== Exercise ==
Search the material for the word "that" and report each line where it turns up.

== Given data ==
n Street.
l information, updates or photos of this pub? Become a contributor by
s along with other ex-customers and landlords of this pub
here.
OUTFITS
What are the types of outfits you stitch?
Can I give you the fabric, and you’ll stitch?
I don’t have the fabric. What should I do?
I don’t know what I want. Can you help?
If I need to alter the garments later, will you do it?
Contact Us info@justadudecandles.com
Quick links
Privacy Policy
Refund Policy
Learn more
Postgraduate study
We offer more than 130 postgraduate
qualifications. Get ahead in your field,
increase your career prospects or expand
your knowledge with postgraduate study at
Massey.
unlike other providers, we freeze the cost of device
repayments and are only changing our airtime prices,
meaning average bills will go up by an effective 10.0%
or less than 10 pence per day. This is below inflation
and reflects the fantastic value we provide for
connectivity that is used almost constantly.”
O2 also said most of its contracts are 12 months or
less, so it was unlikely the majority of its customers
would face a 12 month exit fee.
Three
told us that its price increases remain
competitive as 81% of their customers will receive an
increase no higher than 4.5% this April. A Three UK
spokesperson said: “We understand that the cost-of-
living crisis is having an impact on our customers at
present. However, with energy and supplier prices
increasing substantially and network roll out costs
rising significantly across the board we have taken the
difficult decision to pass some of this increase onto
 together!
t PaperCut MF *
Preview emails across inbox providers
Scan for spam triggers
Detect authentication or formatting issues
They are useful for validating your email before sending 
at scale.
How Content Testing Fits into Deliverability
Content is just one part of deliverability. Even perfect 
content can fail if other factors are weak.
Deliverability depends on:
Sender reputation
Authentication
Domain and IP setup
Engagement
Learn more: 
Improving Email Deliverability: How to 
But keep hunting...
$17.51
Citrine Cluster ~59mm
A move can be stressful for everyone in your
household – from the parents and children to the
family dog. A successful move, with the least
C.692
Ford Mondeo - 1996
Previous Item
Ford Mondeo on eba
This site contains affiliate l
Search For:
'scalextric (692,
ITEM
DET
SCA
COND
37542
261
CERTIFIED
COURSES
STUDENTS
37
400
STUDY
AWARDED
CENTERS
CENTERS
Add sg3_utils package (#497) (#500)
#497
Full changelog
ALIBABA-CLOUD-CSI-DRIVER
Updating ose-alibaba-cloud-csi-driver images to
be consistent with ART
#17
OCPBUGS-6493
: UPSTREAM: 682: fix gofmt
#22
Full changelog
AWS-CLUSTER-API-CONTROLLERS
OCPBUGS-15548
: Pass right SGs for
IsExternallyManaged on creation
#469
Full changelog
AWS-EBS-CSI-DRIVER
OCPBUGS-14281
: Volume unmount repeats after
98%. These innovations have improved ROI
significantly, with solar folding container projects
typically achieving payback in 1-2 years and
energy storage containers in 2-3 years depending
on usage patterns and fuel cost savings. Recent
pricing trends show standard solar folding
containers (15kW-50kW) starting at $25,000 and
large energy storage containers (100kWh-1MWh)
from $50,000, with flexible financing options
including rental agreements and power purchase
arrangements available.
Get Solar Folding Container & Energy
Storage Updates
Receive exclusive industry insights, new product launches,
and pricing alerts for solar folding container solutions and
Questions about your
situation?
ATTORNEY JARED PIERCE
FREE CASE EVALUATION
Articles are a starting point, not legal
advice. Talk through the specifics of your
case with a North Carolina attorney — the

== Finished exercise ==
connectivity that is used almost constantly.”
told us that its price increases remain
spokesperson said: “We understand that the cost-of-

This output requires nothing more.